RDC : l’Union sacrée relance le projet de changement constitutionnel au moment où Félix Tshisekedi vise un troisième mandat
De Mpanda et Mbata, en passant par Budimbu, et désormais Mboso, l’Union sacrée a officiellement pris position en faveur d’un changement constitutionnel.
Galvanisée par ce qu’elle qualifie de partenariat stratégique avec les États-Unis, la coalition au pouvoir semble vouloir profiter d’un contexte jugé favorable pour relancer un projet longtemps suspendu, face à l’offensive militaire de l’AFC/M23 sur le terrain.
L’objectif affiché est clair : ouvrir la voie à un troisième mandat pour Félix Tshisekedi, qui selon ses partisans, « a une mission » à accomplir pour le pays.

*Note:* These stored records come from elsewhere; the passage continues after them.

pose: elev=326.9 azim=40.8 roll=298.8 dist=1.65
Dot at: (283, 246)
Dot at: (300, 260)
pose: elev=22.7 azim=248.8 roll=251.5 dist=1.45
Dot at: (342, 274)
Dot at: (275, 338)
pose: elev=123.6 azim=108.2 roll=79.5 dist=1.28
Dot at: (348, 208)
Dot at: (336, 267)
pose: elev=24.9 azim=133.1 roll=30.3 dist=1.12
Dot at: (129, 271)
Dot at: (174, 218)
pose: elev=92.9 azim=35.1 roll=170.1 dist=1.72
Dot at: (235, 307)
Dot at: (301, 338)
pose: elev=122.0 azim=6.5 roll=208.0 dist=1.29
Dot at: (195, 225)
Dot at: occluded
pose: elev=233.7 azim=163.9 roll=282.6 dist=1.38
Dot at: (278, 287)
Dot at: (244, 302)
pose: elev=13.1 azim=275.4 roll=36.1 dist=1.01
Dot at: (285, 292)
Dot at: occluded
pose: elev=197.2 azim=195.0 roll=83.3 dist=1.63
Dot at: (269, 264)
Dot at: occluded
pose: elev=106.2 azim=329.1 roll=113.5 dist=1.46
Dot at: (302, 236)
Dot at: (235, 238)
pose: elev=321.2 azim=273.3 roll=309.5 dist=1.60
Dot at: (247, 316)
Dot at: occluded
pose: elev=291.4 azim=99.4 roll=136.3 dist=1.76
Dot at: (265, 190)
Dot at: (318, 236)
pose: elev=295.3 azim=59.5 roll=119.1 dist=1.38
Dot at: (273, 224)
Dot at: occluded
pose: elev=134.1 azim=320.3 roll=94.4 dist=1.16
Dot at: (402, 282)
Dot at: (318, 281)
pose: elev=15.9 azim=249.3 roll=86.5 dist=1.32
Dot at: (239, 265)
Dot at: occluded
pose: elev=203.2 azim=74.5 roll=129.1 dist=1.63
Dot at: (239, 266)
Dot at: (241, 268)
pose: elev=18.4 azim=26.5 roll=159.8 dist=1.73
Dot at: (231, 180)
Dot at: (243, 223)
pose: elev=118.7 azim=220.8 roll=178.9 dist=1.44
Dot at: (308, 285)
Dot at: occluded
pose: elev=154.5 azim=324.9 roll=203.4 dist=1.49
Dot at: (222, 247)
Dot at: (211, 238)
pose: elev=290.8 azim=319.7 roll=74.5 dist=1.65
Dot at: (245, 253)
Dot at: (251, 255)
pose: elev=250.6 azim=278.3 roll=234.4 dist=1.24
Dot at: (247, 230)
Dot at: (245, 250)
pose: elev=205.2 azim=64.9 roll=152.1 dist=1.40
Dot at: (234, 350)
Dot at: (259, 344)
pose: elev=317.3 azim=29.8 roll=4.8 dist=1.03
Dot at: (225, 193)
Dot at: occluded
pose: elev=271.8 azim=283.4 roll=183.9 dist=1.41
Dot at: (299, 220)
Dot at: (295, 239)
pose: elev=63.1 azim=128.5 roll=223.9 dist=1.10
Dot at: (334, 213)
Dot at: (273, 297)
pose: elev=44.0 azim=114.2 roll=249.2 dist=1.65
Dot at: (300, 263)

Une position assumée au sein de l’Assemblée nationale
Dans ce cadre, Christophe Mboso, deuxième vice-président de l’Assemblée nationale, a commenté la stratégie politique en des termes évocateurs :
« Il n’y a que la Bible que l’on ne change pas… »
Cette déclaration semble illustrer la volonté de l’Union sacrée de franchir un cap institutionnel, malgré les débats et critiques persistants au sein de la société civile et de l’opposition.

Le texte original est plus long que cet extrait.